Okay, so Phil ‘The Thin Beast’ Dalhausser, one of beach volleyball’s all-time greats, who won the world title in 2007, might put the “horse blinkers on” when it comes to ignoring the hubbub of the crowd, but for Germany’s Chantal Laboureur it couldn’t be more different.
“Of course you feel it when the crowd are freaking out,” says the 29-year-old, who is an expert when it comes to perfecting the ‘beach moves’ – hand actions made by the crowd that accompany beach volleyball skills including aces, spikes and blocks. “I also like to watch it. I get goosebumps when you see the whole crowd doing a move and cheering for the athletes.”
And as Clemens Doppler can testify, the spirit and support of a crowd can also play a crucial role, especially when you feel you’ve given it your all and there’s nothing more left in the tank.
It’s the same for Anouk Vergé-Dépré. “It works as motivation,” says the 27-year-old Swiss star. “In difficult moments you feel this energy of the crowd. When you’re exhausted the crowd can pick you up and push you to your limits and I think that’s really nice.”
Being exposed to the party atmosphere in front of huge crowds also helps those players who are taking their very first steps in their beach careers, acting as an early test of nerve for beach volleyball’s rising stars.
In Vienna two years ago, Duda – full name Eduarda Santos Lisboa – was just 18 when the tournament began.
“I was nervous in every single match because I had never played in front of so many people,” explains Duda, a precocious talent, and a player many experts predict could become the youngest world champion in Hamburg later this month. “I know that the next time I face a situation like that I’ll know how to behave because I’ve been there before. Being there and going through all those experiences was very important to me.”
Feel like a rock star
This is how special the beach volleyball family has become. In which other sports do athletes get to hear their wedding song mid-match? The familiar chimes of Hans Zimmer’s True Romance can be heard whenever three-time World champion Kerri Walsh Jennings takes to the sand. It holds a cherished place in Kerri’s heart. It was the record played when she tied the knot with husband Casey.
These are the emotions and connections which make beach volleyball so loved between players and fans – and everyone has a part to play. It’s why Clemens Doppler, when he hears his favorite Guns n Roses track Paradise City, feels like a rock star when he puffs out his chest, exhales, and prepares himself to step out into his theatre of dreams – and it will be no different in Hamburg.
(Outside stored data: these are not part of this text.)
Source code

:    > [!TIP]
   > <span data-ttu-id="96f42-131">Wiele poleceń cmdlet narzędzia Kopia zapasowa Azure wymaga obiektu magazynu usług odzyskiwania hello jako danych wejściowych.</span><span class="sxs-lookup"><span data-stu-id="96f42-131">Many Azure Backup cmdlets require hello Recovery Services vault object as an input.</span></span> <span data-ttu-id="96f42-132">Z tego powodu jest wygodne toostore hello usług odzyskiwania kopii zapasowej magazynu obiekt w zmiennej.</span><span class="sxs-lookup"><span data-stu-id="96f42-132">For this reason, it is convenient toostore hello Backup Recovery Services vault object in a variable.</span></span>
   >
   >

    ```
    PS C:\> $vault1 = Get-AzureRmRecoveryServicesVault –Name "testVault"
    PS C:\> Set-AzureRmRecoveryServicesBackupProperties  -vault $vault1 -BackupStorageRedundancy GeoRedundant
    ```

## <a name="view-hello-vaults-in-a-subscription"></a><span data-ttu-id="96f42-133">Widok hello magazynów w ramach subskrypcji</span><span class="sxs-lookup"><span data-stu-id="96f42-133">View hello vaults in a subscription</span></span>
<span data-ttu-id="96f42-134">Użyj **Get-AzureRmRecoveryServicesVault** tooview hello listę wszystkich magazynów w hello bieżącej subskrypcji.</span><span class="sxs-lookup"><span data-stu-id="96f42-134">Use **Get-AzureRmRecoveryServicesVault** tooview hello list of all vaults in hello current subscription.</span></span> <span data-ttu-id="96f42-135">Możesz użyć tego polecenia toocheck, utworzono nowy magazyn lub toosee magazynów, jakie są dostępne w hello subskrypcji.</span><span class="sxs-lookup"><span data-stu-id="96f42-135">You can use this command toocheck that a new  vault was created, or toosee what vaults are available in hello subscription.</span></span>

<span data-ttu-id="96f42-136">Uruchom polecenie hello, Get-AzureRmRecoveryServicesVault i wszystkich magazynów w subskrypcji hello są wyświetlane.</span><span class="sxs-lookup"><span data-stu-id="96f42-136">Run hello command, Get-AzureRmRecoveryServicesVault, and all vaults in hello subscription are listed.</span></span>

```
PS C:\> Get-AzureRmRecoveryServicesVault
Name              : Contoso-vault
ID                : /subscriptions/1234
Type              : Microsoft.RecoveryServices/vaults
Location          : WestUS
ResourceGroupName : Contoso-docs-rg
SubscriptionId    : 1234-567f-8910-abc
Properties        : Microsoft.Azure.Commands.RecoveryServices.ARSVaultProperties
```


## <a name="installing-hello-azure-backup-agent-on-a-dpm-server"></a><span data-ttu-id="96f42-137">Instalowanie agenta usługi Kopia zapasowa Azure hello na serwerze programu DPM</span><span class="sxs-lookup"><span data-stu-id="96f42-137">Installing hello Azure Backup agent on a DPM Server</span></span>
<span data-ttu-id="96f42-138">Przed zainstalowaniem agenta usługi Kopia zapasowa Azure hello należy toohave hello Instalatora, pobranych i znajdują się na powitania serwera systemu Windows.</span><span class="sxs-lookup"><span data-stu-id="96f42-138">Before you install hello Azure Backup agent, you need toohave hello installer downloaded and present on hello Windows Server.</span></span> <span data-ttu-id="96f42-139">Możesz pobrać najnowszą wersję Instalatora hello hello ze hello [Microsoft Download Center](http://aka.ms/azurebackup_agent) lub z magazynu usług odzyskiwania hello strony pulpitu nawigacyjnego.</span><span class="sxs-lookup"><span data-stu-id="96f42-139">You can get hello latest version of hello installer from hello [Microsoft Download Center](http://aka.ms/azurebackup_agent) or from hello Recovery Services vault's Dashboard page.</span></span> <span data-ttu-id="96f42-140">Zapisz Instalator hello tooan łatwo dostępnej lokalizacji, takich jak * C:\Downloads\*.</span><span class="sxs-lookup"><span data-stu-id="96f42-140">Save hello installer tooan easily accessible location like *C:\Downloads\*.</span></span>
“Playing in front of that audience, I always compare it with rock stars,” Doppler says, wide-eyed. “Now I feel what it’s like for Axl Rose when he’s behind the curtain, about to come onto stage. I don’t think there’s a better feeling than when we came out in Vienna with all the fans, screaming with their positive vibes. It was so special. A fairytale. And that’s beach volleyball.”
You just have to see it and be a part of it to believe it.
Quiet please? Not here, thanks. Turn it up.